Health Policy, Administration, and Compliance explores the politics of health care policy at the local level. The course identifies and evaluates various measures of the health and function of populations, organizations, partnerships, systems, and communities. The course provides students with an overview of the realities, challenges, and requirements of practicing community oriented primary health care.
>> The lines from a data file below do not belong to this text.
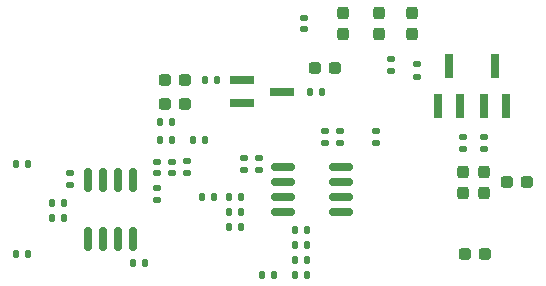
<source format=gtp>
G04 #@! TF.GenerationSoftware,KiCad,Pcbnew,6.0.2-378541a8eb~116~ubuntu21.10.1*
G04 #@! TF.CreationDate,2022-03-02T08:52:49+01:00*
G04 #@! TF.ProjectId,BH,42482e6b-6963-4616-945f-706362585858,rev?*
G04 #@! TF.SameCoordinates,Original*
G04 #@! TF.FileFunction,Paste,Top*
G04 #@! TF.FilePolarity,Positive*
%FSLAX46Y46*%
G04 Gerber Fmt 4.6, Leading zero omitted, Abs format (unit mm)*
G04 Created by KiCad (PCBNEW 6.0.2-378541a8eb~116~ubuntu21.10.1) date 2022-03-02 08:52:49*
%MOMM*%
%LPD*%
G01*
G04 APERTURE LIST*
G04 Aperture macros list*
%AMRoundRect*
0 Rectangle with rounded corners*
0 $1 Rounding radius*
0 $2 $3 $4 $5 $6 $7 $8 $9 X,Y pos of 4 corners*
0 Add a 4 corners polygon primitive as box body*
4,1,4,$2,$3,$4,$5,$6,$7,$8,$9,$2,$3,0*
0 Add four circle primitives for the rounded corners*
1,1,$1+$1,$2,$3*
1,1,$1+$1,$4,$5*
1,1,$1+$1,$6,$7*
1,1,$1+$1,$8,$9*
0 Add four rect primitives between the rounded corners*
20,1,$1+$1,$2,$3,$4,$5,0*
20,1,$1+$1,$4,$5,$6,$7,0*
20,1,$1+$1,$6,$7,$8,$9,0*
20,1,$1+$1,$8,$9,$2,$3,0*%
G04 Aperture macros list end*
%ADD10RoundRect,0.135000X-0.185000X0.135000X-0.185000X-0.135000X0.185000X-0.135000X0.185000X0.135000X0*%
%ADD11RoundRect,0.140000X0.170000X-0.140000X0.170000X0.140000X-0.170000X0.140000X-0.170000X-0.140000X0*%
%ADD12RoundRect,0.237500X-0.287500X-0.237500X0.287500X-0.237500X0.287500X0.237500X-0.287500X0.237500X0*%
%ADD13RoundRect,0.135000X-0.135000X-0.185000X0.135000X-0.185000X0.135000X0.185000X-0.135000X0.185000X0*%
%ADD14RoundRect,0.135000X0.135000X0.185000X-0.135000X0.185000X-0.135000X-0.185000X0.135000X-0.185000X0*%
%ADD15RoundRect,0.237500X-0.237500X0.287500X-0.237500X-0.287500X0.237500X-0.287500X0.237500X0.287500X0*%
%ADD16RoundRect,0.237500X0.237500X-0.287500X0.237500X0.287500X-0.237500X0.287500X-0.237500X-0.287500X0*%
%ADD17RoundRect,0.140000X-0.140000X-0.170000X0.140000X-0.170000X0.140000X0.170000X-0.140000X0.170000X0*%
%ADD18R,2.000000X0.700000*%
%ADD19R,0.700000X2.000000*%
%ADD20RoundRect,0.135000X0.185000X-0.135000X0.185000X0.135000X-0.185000X0.135000X-0.185000X-0.135000X0*%
%ADD21RoundRect,0.140000X-0.170000X0.140000X-0.170000X-0.140000X0.170000X-0.140000X0.170000X0.140000X0*%
%ADD22RoundRect,0.150000X-0.825000X-0.150000X0.825000X-0.150000X0.825000X0.150000X-0.825000X0.150000X0*%
%ADD23RoundRect,0.140000X0.140000X0.170000X-0.140000X0.170000X-0.140000X-0.170000X0.140000X-0.170000X0*%
%ADD24RoundRect,0.150000X0.150000X-0.825000X0.150000X0.825000X-0.150000X0.825000X-0.150000X-0.825000X0*%
%ADD25RoundRect,0.237500X0.287500X0.237500X-0.287500X0.237500X-0.287500X-0.237500X0.287500X-0.237500X0*%
G04 APERTURE END LIST*
D10*
G04 #@! TO.C,R12*
X147828000Y-99058000D03*
X147828000Y-100078000D03*
G04 #@! TD*
D11*
G04 #@! TO.C,C1*
X128016000Y-108684000D03*
X128016000Y-107724000D03*
G04 #@! TD*
D10*
G04 #@! TO.C,R7*
X130556000Y-107694000D03*
X130556000Y-108714000D03*
G04 #@! TD*
D12*
G04 #@! TO.C,D5*
X154065000Y-115570000D03*
X155815000Y-115570000D03*
G04 #@! TD*
D13*
G04 #@! TO.C,R10*
X119124000Y-112522000D03*
X120144000Y-112522000D03*
G04 #@! TD*
D14*
G04 #@! TO.C,R1*
X141988000Y-101788000D03*
X140968000Y-101788000D03*
G04 #@! TD*
D15*
G04 #@! TO.C,D4*
X155702000Y-108599000D03*
X155702000Y-110349000D03*
G04 #@! TD*
D14*
G04 #@! TO.C,R3*
X129288000Y-105918000D03*
X128268000Y-105918000D03*
G04 #@! TD*
D16*
G04 #@! TO.C,LED2*
X146812000Y-96875000D03*
X146812000Y-95125000D03*
G04 #@! TD*
D17*
G04 #@! TO.C,C7*
X134140000Y-110744000D03*
X135100000Y-110744000D03*
G04 #@! TD*
D16*
G04 #@! TO.C,LED3*
X149606000Y-96875000D03*
X149606000Y-95125000D03*
G04 #@! TD*
D18*
G04 #@! TO.C,Q1*
X135206000Y-100838000D03*
X135206000Y-102738000D03*
X138606000Y-101788000D03*
G04 #@! TD*
D17*
G04 #@! TO.C,C6*
X116106000Y-107950000D03*
X117066000Y-107950000D03*
G04 #@! TD*
G04 #@! TO.C,C10*
X139728000Y-117348000D03*
X140688000Y-117348000D03*
G04 #@! TD*
D13*
G04 #@! TO.C,R6*
X132078000Y-100838000D03*
X133098000Y-100838000D03*
G04 #@! TD*
D19*
G04 #@! TO.C,Q2*
X155702000Y-103046000D03*
X157602000Y-103046000D03*
X156652000Y-99646000D03*
G04 #@! TD*
D16*
G04 #@! TO.C,LED1*
X143764000Y-96875000D03*
X143764000Y-95125000D03*
G04 #@! TD*
D20*
G04 #@! TO.C,R29*
X142240000Y-106174000D03*
X142240000Y-105154000D03*
G04 #@! TD*
D13*
G04 #@! TO.C,R11*
X119124000Y-111252000D03*
X120144000Y-111252000D03*
G04 #@! TD*
D12*
G04 #@! TO.C,D1*
X141365000Y-99822000D03*
X143115000Y-99822000D03*
G04 #@! TD*
D10*
G04 #@! TO.C,R18*
X135382000Y-107440000D03*
X135382000Y-108460000D03*
G04 #@! TD*
D21*
G04 #@! TO.C,C5*
X140462000Y-95520000D03*
X140462000Y-96480000D03*
G04 #@! TD*
D10*
G04 #@! TO.C,R2*
X128016000Y-109952000D03*
X128016000Y-110972000D03*
G04 #@! TD*
D14*
G04 #@! TO.C,R21*
X140718000Y-113538000D03*
X139698000Y-113538000D03*
G04 #@! TD*
D13*
G04 #@! TO.C,R8*
X128268000Y-104394000D03*
X129288000Y-104394000D03*
G04 #@! TD*
D22*
G04 #@! TO.C,IC2*
X138684000Y-108204000D03*
X138684000Y-109474000D03*
X138684000Y-110744000D03*
X138684000Y-112014000D03*
X143634000Y-112014000D03*
X143634000Y-110744000D03*
X143634000Y-109474000D03*
X143634000Y-108204000D03*
G04 #@! TD*
D23*
G04 #@! TO.C,C4*
X117066000Y-115570000D03*
X116106000Y-115570000D03*
G04 #@! TD*
D10*
G04 #@! TO.C,R14*
X136652000Y-107440000D03*
X136652000Y-108460000D03*
G04 #@! TD*
D12*
G04 #@! TO.C,D3*
X128665000Y-102870000D03*
X130415000Y-102870000D03*
G04 #@! TD*
D21*
G04 #@! TO.C,C3*
X129286000Y-107724000D03*
X129286000Y-108684000D03*
G04 #@! TD*
D14*
G04 #@! TO.C,R28*
X140718000Y-116078000D03*
X139698000Y-116078000D03*
G04 #@! TD*
G04 #@! TO.C,R13*
X132844000Y-110744000D03*
X131824000Y-110744000D03*
G04 #@! TD*
D20*
G04 #@! TO.C,R9*
X120650000Y-109730000D03*
X120650000Y-108710000D03*
G04 #@! TD*
D13*
G04 #@! TO.C,R5*
X131062000Y-105918000D03*
X132082000Y-105918000D03*
G04 #@! TD*
D14*
G04 #@! TO.C,R23*
X137924000Y-117348000D03*
X136904000Y-117348000D03*
G04 #@! TD*
G04 #@! TO.C,R16*
X127002000Y-116332000D03*
X125982000Y-116332000D03*
G04 #@! TD*
D12*
G04 #@! TO.C,D7*
X157621000Y-109474000D03*
X159371000Y-109474000D03*
G04 #@! TD*
D10*
G04 #@! TO.C,R24*
X143510000Y-105154000D03*
X143510000Y-106174000D03*
G04 #@! TD*
D24*
G04 #@! TO.C,IC1*
X122174000Y-114235000D03*
X123444000Y-114235000D03*
X124714000Y-114235000D03*
X125984000Y-114235000D03*
X125984000Y-109285000D03*
X124714000Y-109285000D03*
X123444000Y-109285000D03*
X122174000Y-109285000D03*
G04 #@! TD*
D20*
G04 #@! TO.C,R27*
X153924000Y-106682000D03*
X153924000Y-105662000D03*
G04 #@! TD*
D23*
G04 #@! TO.C,C9*
X135100000Y-112014000D03*
X134140000Y-112014000D03*
G04 #@! TD*
D14*
G04 #@! TO.C,R20*
X135130000Y-113284000D03*
X134110000Y-113284000D03*
G04 #@! TD*
D23*
G04 #@! TO.C,C12*
X140688000Y-114808000D03*
X139728000Y-114808000D03*
G04 #@! TD*
D10*
G04 #@! TO.C,R22*
X150000000Y-99490000D03*
X150000000Y-100510000D03*
G04 #@! TD*
G04 #@! TO.C,R26*
X146558000Y-105154000D03*
X146558000Y-106174000D03*
G04 #@! TD*
D19*
G04 #@! TO.C,Q3*
X151770000Y-103046000D03*
X153670000Y-103046000D03*
X152720000Y-99646000D03*
G04 #@! TD*
D25*
G04 #@! TO.C,D2*
X130415000Y-100838000D03*
X128665000Y-100838000D03*
G04 #@! TD*
D20*
G04 #@! TO.C,R19*
X155702000Y-106682000D03*
X155702000Y-105662000D03*
G04 #@! TD*
D15*
G04 #@! TO.C,D6*
X153924000Y-108599000D03*
X153924000Y-110349000D03*
G04 #@! TD*
M02*

</source>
HCP 450 Seminar in Health Care Policy 3 Credits

Rider University is uniquely positioned through Global Studies to have access to the nongovernmental organization United Front against River Blindness (UFAR). It is an Africaninspired, U.S.-based nonprofit and tax exempt organization. Its primary mission has been to participate in partnerships with other global health organizations in the elimination of onchocerciasis (river blindness), as a major public health problem in the Democratic Republic of the Congo (DRC). UFAR was founded and registered in the U.S. in 2004 by Dr. Daniel Shungu, a former Merck & Co. Inc. employee, who is a Congolese by birth and a naturalized U.S. citizen. The U.S. office is in Lawrenceville, N.J. and the Congo office is in Kinshasa, DRC. Dr. Roberta Fiske-Rusciano of Rider University’s Global Studies faculty is a founding UFAR board member and has hosted Dr. Shungu several times in her course Global Perspectives on Health and Illness. For the past eleven years UFAR in partnership with several organizations (World Health Organization, Sightsavers Itl., Merck, DRC coalition group for onchocerciasis, and the DRC Health Minister, have successfully treated three million (as of 2015) Congolese with Ivermectin (Mectizan), donated by Merck and Co., Inc. Taken once a year for approximately ten years prevents infection of river blindness, by interrupting the cycle of the parasite. Because of UFAR’s continued success in its mission, it has been asked to expand its work to include more neglected tropical diseases, using the same method of health delivery system: communitydirected treatment with the appropriate medicament, e.g. Ivermectin. Now that treatments of other diseases have been added to UFAR’s mission (trachoma, lymphatic filariasis, shistosomiasis, guinea worm and helminthes infestations), additional medical treatments are scheduled to be added once these conditions are thoroughly mapped in the population.

HCP 491 Health Care Policy Internship 1-3 Credits

Students will complete an internship that will build on prior work in the HCP major.